▸ Try it
Locate every line in the rows that contains the string "전북특별자치도" and copy each such line. Case counts.

▸ Exercise data
########################################

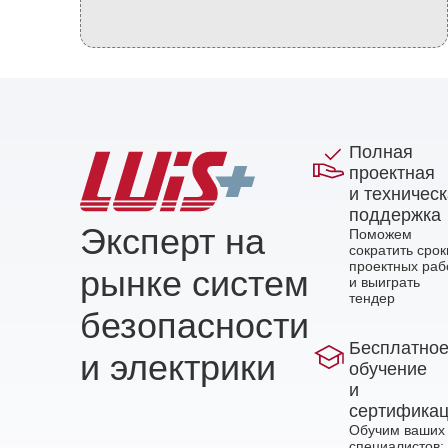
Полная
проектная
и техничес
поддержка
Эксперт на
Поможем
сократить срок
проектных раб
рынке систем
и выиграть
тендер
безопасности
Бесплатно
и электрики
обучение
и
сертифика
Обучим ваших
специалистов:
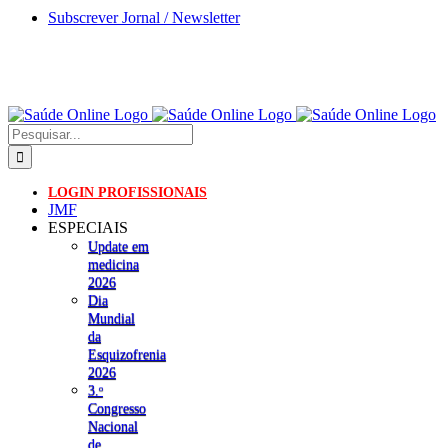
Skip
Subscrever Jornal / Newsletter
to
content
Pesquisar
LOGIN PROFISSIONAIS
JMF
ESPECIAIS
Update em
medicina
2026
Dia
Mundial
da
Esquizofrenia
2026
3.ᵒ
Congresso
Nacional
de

########################################

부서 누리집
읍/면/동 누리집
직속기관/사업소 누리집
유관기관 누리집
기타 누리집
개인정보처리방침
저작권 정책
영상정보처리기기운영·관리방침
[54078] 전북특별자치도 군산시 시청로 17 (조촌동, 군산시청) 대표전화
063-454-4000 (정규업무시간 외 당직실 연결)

########################################

▸ Answer
[54078] 전북특별자치도 군산시 시청로 17 (조촌동, 군산시청) 대표전화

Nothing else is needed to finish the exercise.